*TASK STATEMENT*:
A single number is required: how many lines in the entries hold the word "theo".
Start of RECORDS SUPPLIED
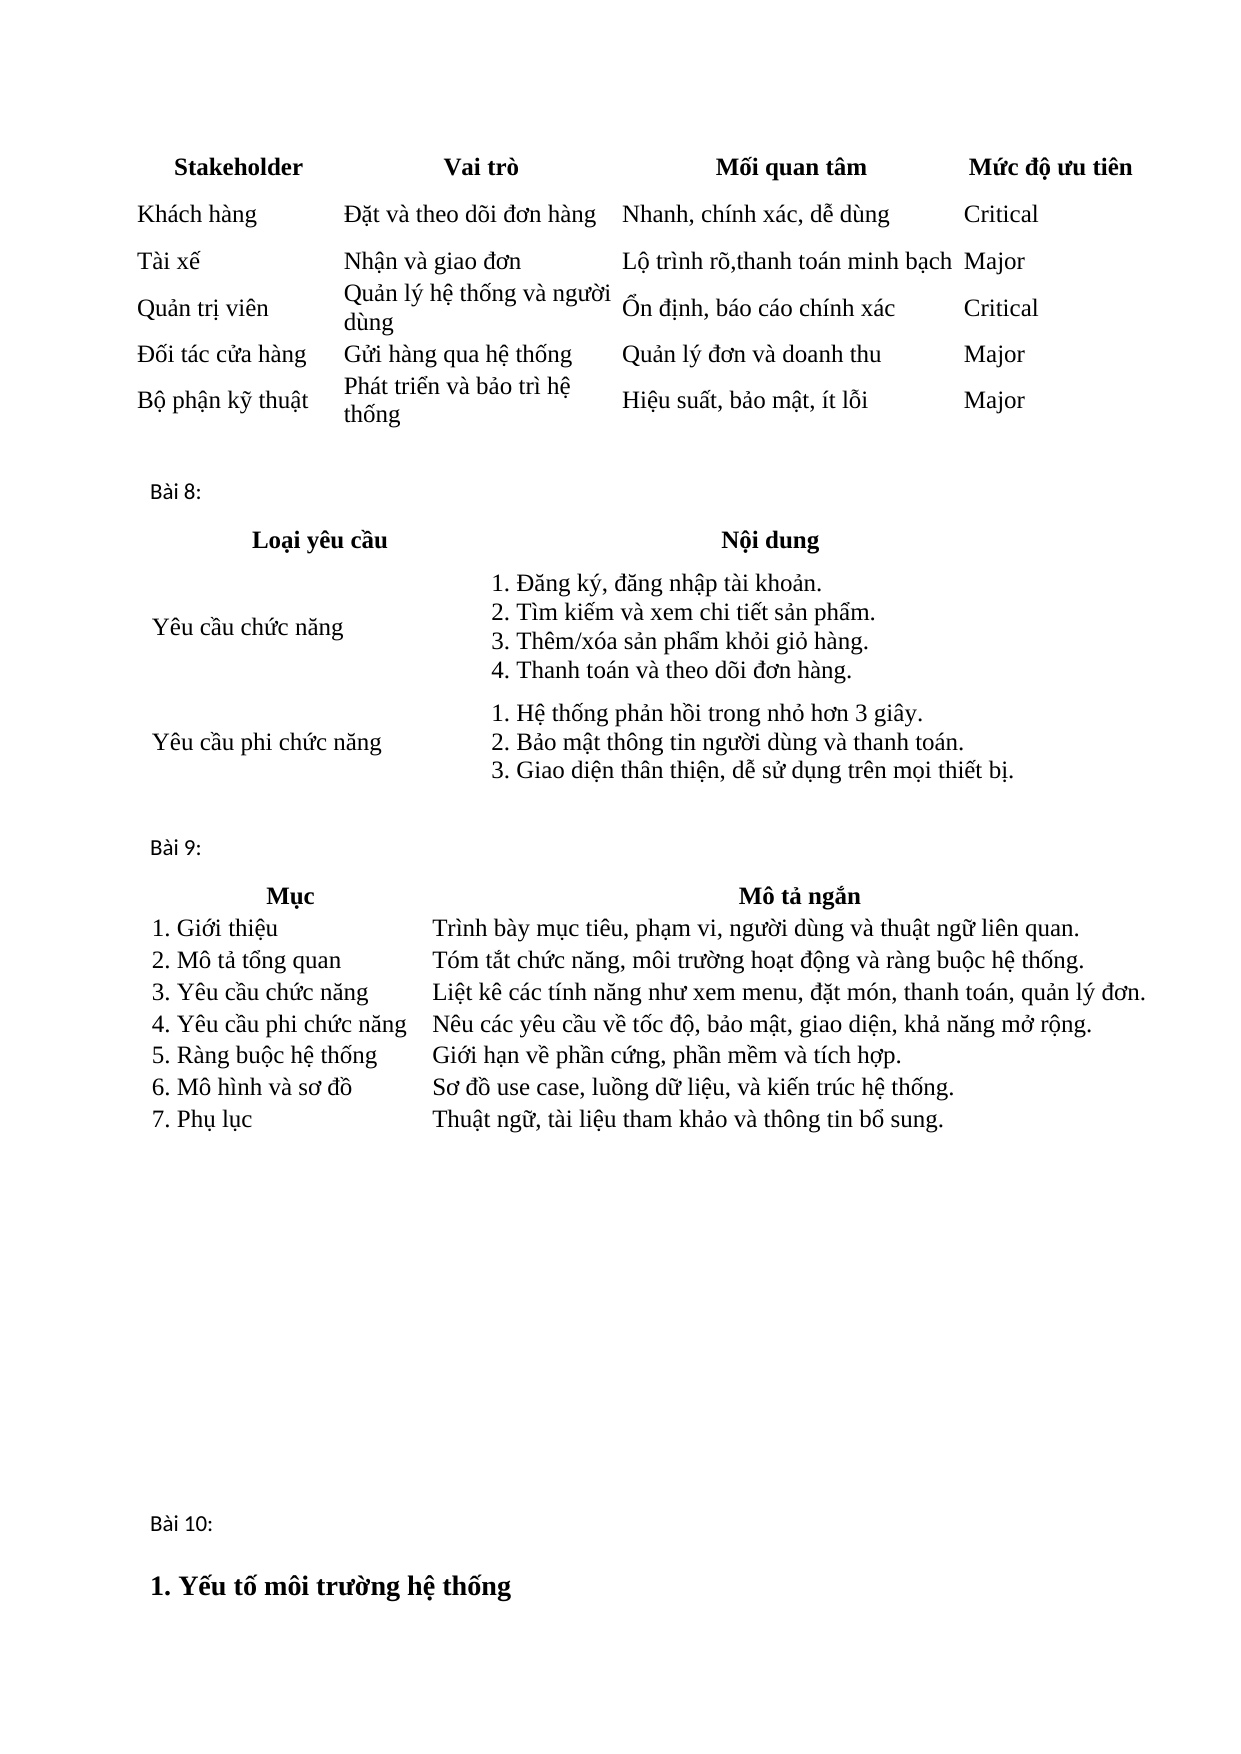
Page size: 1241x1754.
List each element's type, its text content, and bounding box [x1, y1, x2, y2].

table_cell Major [962, 338, 1139, 369]
table_cell Đối tác cửa hàng [135, 338, 342, 369]
table_header Stakeholder [135, 150, 342, 182]
table_header Nội dung [490, 524, 1051, 556]
table_cell 3. Yêu cầu chức năng [150, 975, 431, 1007]
table_cell Tài xế [135, 245, 342, 277]
table_cell Tóm tắt chức năng, môi trường hoạt động và ràng buộc hệ thống. [431, 943, 1169, 975]
table_cell Quản lý hệ thống và người dùng [342, 277, 620, 337]
table_cell 4. Yêu cầu phi chức năng [150, 1007, 431, 1039]
table_cell Gửi hàng qua hệ thống [342, 338, 620, 369]
table_cell Major [962, 369, 1139, 430]
table_cell Major [962, 245, 1139, 277]
table_cell 2. Mô tả tổng quan [150, 943, 431, 975]
table_cell Bộ phận kỹ thuật [135, 369, 342, 430]
text 1. Yếu tố môi trường hệ thống [150, 1569, 1090, 1601]
table_cell Yêu cầu chức năng [150, 556, 489, 696]
table_cell Nhanh, chính xác, dễ dùng [620, 182, 962, 245]
table_cell Ổn định, báo cáo chính xác [620, 277, 962, 337]
table_cell Liệt kê các tính năng như xem menu, đặt món, thanh toán, quản lý đơn. [431, 975, 1169, 1007]
table_cell Quản trị viên [135, 277, 342, 337]
table_cell Yêu cầu phi chức năng [150, 696, 489, 786]
table_cell 6. Mô hình và sơ đồ [150, 1071, 431, 1103]
table_cell Sơ đồ use case, luồng dữ liệu, và kiến trúc hệ thống. [431, 1071, 1169, 1103]
table_cell 5. Ràng buộc hệ thống [150, 1039, 431, 1071]
table_header Mô tả ngắn [431, 880, 1169, 911]
table_cell Nhận và giao đơn [342, 245, 620, 277]
table_cell Lộ trình rõ,thanh toán minh bạch [620, 245, 962, 277]
text Bài 9: [150, 833, 1090, 861]
table_cell 1. Đăng ký, đăng nhập tài khoản. 2. Tìm kiếm và xem chi tiết sản phẩm. 3. Thêm/xóa sản phẩm khỏi giỏ hàng. 4. Thanh toán và theo dõi đơn hàng. [490, 556, 1051, 696]
table_cell Khách hàng [135, 182, 342, 245]
table_cell Phát triển và bảo trì hệ thống [342, 369, 620, 430]
table_header Mức độ ưu tiên [962, 150, 1139, 182]
table_cell Thuật ngữ, tài liệu tham khảo và thông tin bổ sung. [431, 1103, 1169, 1134]
table_header Mục [150, 880, 431, 911]
table_cell 1. Hệ thống phản hồi trong nhỏ hơn 3 giây. 2. Bảo mật thông tin người dùng và thanh toán. 3. Giao diện thân thiện, dễ sử dụng trên mọi thiết bị. [490, 696, 1051, 786]
table_cell Nêu các yêu cầu về tốc độ, bảo mật, giao diện, khả năng mở rộng. [431, 1007, 1169, 1039]
text Bài 8: [150, 477, 1090, 505]
table_header Vai trò [342, 150, 620, 182]
table_cell Quản lý đơn và doanh thu [620, 338, 962, 369]
table_cell 7. Phụ lục [150, 1103, 431, 1134]
table_header Loại yêu cầu [150, 524, 489, 556]
table_cell Critical [962, 277, 1139, 337]
text Bài 10: [150, 1509, 1090, 1538]
table_cell Critical [962, 182, 1139, 245]
table_cell Hiệu suất, bảo mật, ít lỗi [620, 369, 962, 430]
table_cell Đặt và theo dõi đơn hàng [342, 182, 620, 245]
table_cell Trình bày mục tiêu, phạm vi, người dùng và thuật ngữ liên quan. [431, 911, 1169, 943]
table_cell Giới hạn về phần cứng, phần mềm và tích hợp. [431, 1039, 1169, 1071]
table_cell 1. Giới thiệu [150, 911, 431, 943]
table_header Mối quan tâm [620, 150, 962, 182]
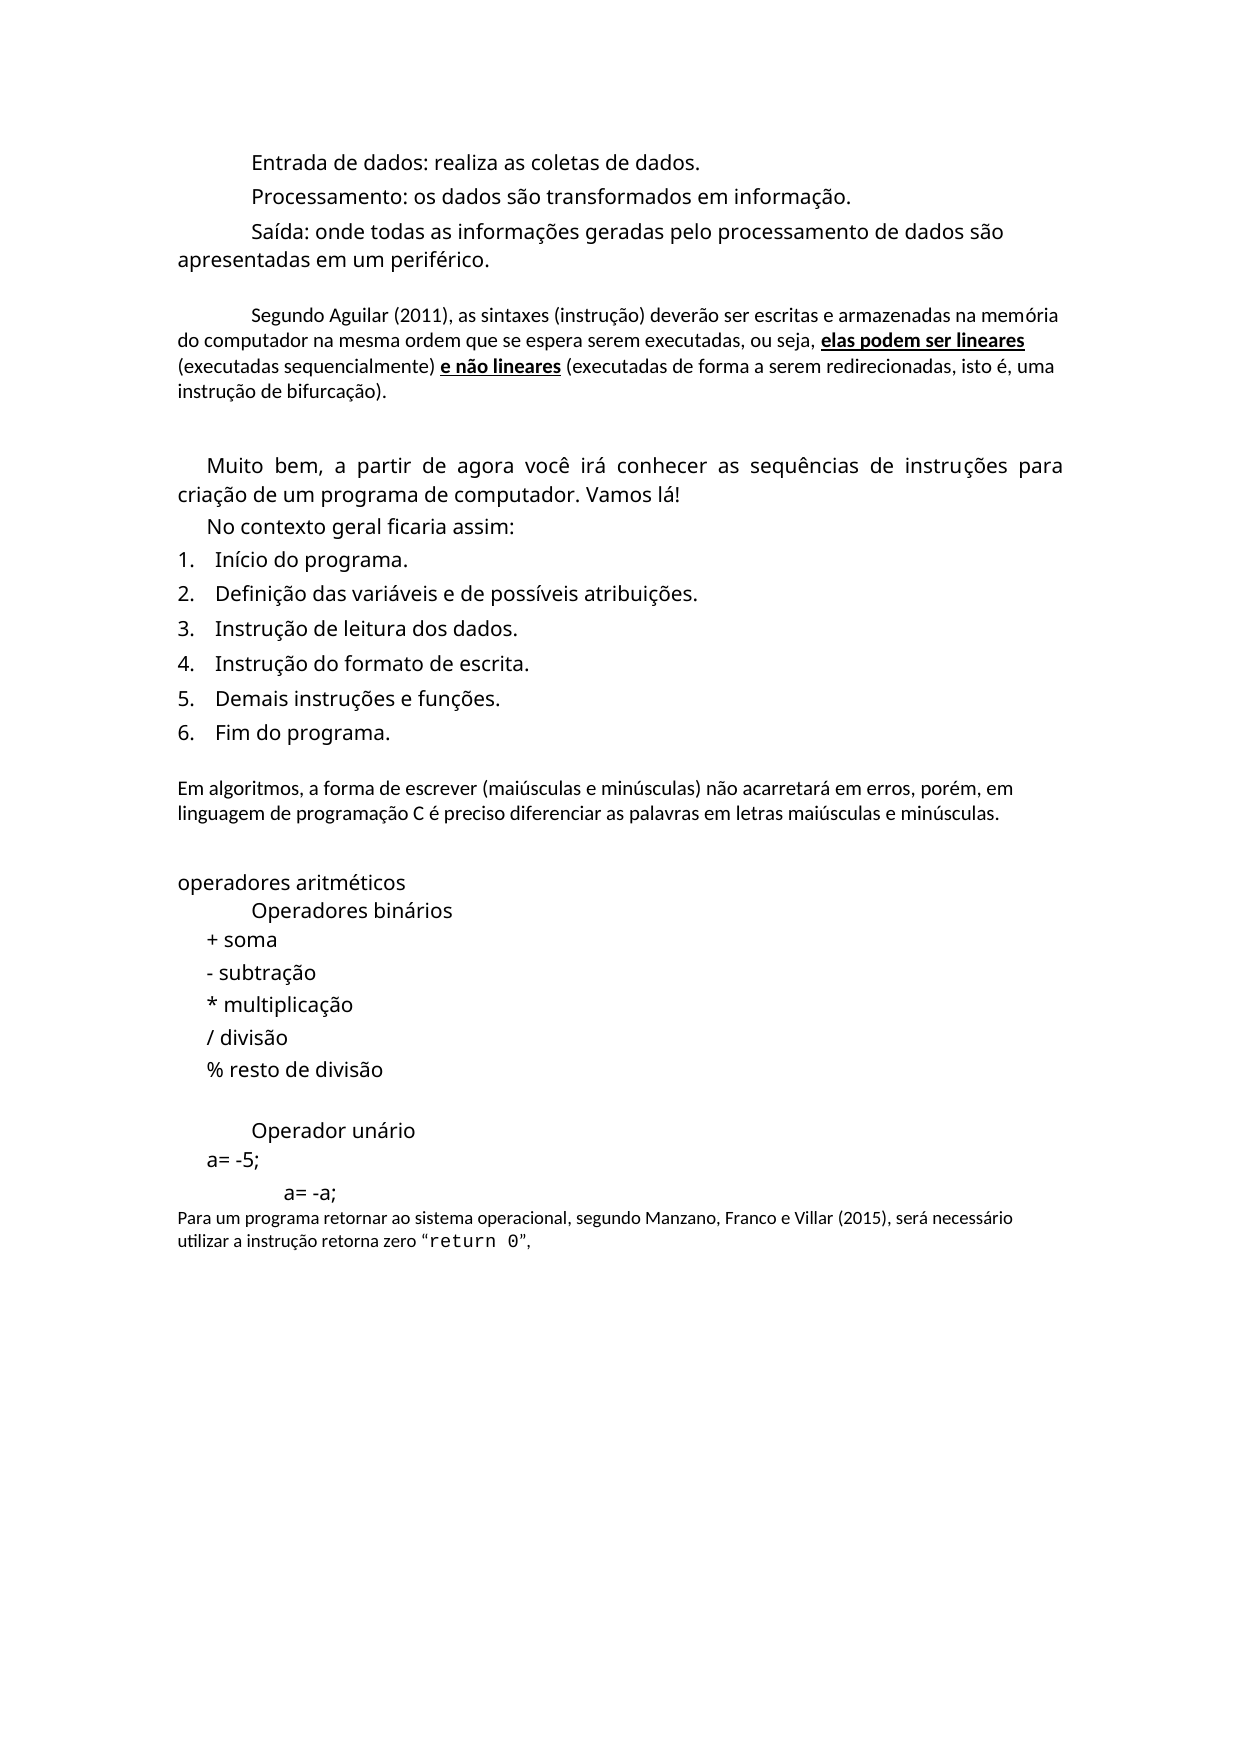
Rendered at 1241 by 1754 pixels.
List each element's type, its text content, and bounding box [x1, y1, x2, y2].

list Saída: onde todas as informações geradas pelo processamento de dados são apresentadas em um periférico. [177, 217, 1063, 274]
list Operadores binários [177, 897, 1063, 925]
list Operador unário [177, 1117, 1063, 1145]
list Início do programa. [177, 545, 1063, 573]
text No contexto geral ficaria assim: [177, 512, 1063, 541]
text Para um programa retornar ao sistema operacional, segundo Manzano, Franco e Villar (2015), será necessário utilizar a instrução retorna zero “return 0”, [177, 1206, 1063, 1253]
text + soma [177, 925, 1063, 953]
text a= -5; [177, 1145, 1063, 1173]
text % resto de divisão [177, 1056, 1063, 1084]
list Segundo Aguilar (2011), as sintaxes (instrução) deverão ser escritas e armazenadas na memória do computador na mesma ordem que se espera serem executadas, ou seja, elas podem ser lineares (executadas sequencialmente) e não lineares (executadas de forma a serem redirecionadas, isto é, uma instrução de bifurcação). [177, 302, 1063, 404]
text * multiplicação [177, 990, 1063, 1019]
text Muito bem, a partir de agora você irá conhecer as sequências de instruções para criação de um programa de computador. Vamos lá! [177, 451, 1063, 508]
text / divisão [177, 1023, 1063, 1051]
text Em algoritmos, a forma de escrever (maiúsculas e minúsculas) não acarretará em erros, porém, em linguagem de programação C é preciso diferenciar as palavras em letras maiúsculas e minúsculas. [177, 775, 1063, 826]
text - subtração [177, 958, 1063, 986]
list Instrução do formato de escrita. [177, 649, 1063, 677]
list Instrução de leitura dos dados. [177, 614, 1063, 643]
list a= -a; [177, 1178, 1063, 1206]
text operadores aritméticos [177, 868, 1063, 897]
list Processamento: os dados são transformados em informação. [177, 182, 1063, 211]
list Entrada de dados: realiza as coletas de dados. [177, 148, 1063, 176]
list Demais instruções e funções. [177, 684, 1063, 712]
list Definição das variáveis e de possíveis atribuições. [177, 579, 1063, 608]
list Fim do programa. [177, 718, 1063, 747]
End of RECORDS SUPPLIED
*RESULT FOR THIS TASK*:
2